The exhibition “Incarceration Realities: Walls and Beyond” at the University of La Verne College of Law campus gallery in Ontario, is creating a dialogue about mass incarceration in the United States through inmate artwork.
“My attitude about my situation, it strikes some as weird. After all, I’m serving life without parole and have done so now going on 21 years,” reads a piece titled “Metaphorical Self-Portrait” by John Winkleman, an inmate at Richard J. Donovan Correctional Facility in San Diego.
The portrait is on a black canvas with the white outline of a head with an ear where the words are written in red ink, surrounded by musical notes and titled K-57302.
Winkleman’s artwork is among many different pieces. One portrays a blue woman on an orange canvas and another depicts a black figure removing their face like a mask.
A painted collage of warm colors such as brown, orange and green, represents rows of plants in the shape of the American flag.
“Blue Woman, Orange Back and Leaves” and “Stripes Flag” were submitted anonymously and on loan through the Prison Education Project.
Gilbert Holmes, dean of the College of Law, began the tradition of the art gallery when he became the dean in 2013.
Holmes said that the main purpose of “Incarceration Realities” is to spark discussion about mass incarceration and bring attention to an issue that is very important but not always given the attention it deserves.
“The mass incarceration challenge is twofold,” Holmes said. “Firstly, how many people are we putting in prison, in general, compared to other societies? And then secondly, what is mass incarceration doing to the black and brown community in the U.S.?”
“Slave Auction,” a piece done in ink by artist David Earl Williams, depicts a smiling auctioneer and an enslaved black man in chains.
“What we tend to do with people who commit crimes is we dehumanize them,” Holmes said.
The gallery features inmate artwork as well as informational pieces that highlight problems in America’s prison system. A mural of $100 bills that have historical facts written in red, accounting for the faults of the system helps to highlight those problems.
“Over 4 million, mostly poor, U.S. citizens have lost their right to vote due to felony convictions, including 13 percent of all African-American men,” reads one of the $100 bills hanging on the gallery’s wall.
“I find it ironic and sad that we spend as much time as we do talking about rescuing dogs that have been abused, and we don’t talk about rescuing inmates who have been abused because we just want to blame them for everything,” Holmes said.
The gallery’s curator, Conchi Sanford, said the art relates to what has been happening in the prison system ever since the three strikes law was put into play.
“It is informative and it represents a dialogue that normally people on the outside would not have unless they were confronted with the harsh realities of one of their friends or family members going to jail,” Sanford said.

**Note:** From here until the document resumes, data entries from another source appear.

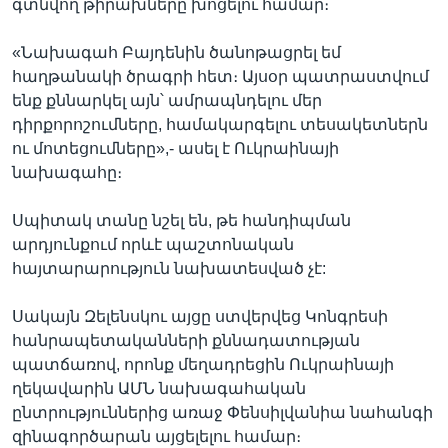
գտնվող թիրախները խոցելու համար։
«Նախագահ Բայդենին ծանոթացրել եմ
հաղթանակի ծրագրի հետ։ Այսօր պատրաստվում
ենք քննարկել այն՝ ամրապնդելու մեր
դիրքորոշումները, համակարգելու տեսակետներն
ու մոտեցումները»,- ասել է Ուկրաինայի
նախագահը։
Սպիտակ տանը նշել են, թե հանդիպման
արդյունքում որևէ պաշտոնական
հայտարարություն նախատեսված չէ:
Սակայն Զելենսկու այցը ստվերվեց Կոնգրեսի
հանրապետականների քննադատության
պատճառով, որոնք մեղադրեցին Ուկրաինայի
ղեկավարին ԱՄՆ նախագահական
ընտրություններից առաջ Փենսիլվանիա նահանգի
զինագործարան այցելելու համար։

The $100 bill mural has a panel that asks “Who Profits?” and goes on to explain that, “The U.S. ‘Corrections Industry’ now employs more people than General Motors, Ford, and Wal-Mart combined.”
The Corrections Industry has become a multi-billion dollar industry, according to the mural.
“The artwork that comes out of the program has worked as a rehabilitation tool for these inmates, when they don’t have anything,” Sanford said.
“It gives them hope and something to look forward to every day.”
Tom Skelly, regional coordinator of Arts in Corrections and mentor and trainer at the California Rehabilitation Center, provided some of the artwork on loan through the Prison Education Program and has been working with prisoners through the program for 30 years.
“I think it is important for the general public to be educated on life in prison and fight the stereotype that everyone in prison is a loser,” Skelly said.
Organizations like the Prison Education Program use art as a means of communication between those incarcerated and the rest of society but also as a means of rehabilitation.
“Programs are not pampering them. It is just creating a more positive experience,” Skelly said.
“When they become our neighbors we want them to be better not worse.”
Skelly said that although the Prison Education Project and the “Incarceration Realities” gallery are great projects, they are only operating at 50 percent capacity.
Since the Arts and Corrections Program was cut in 2010, the position of the institution artist facilitator was also cut, a position Skelly said, that was a full time job communicating between the inmates and the community and the outreach programs such as the Prison Education Project.
“A lot of the programs are being sabotaged and derailed because there is no person there,” Skelly said. “The arts humanize people, and we need that more than ever these days.
The exhibit will run through May 16 at the College of Law campus, 320 E. D St., Ontario.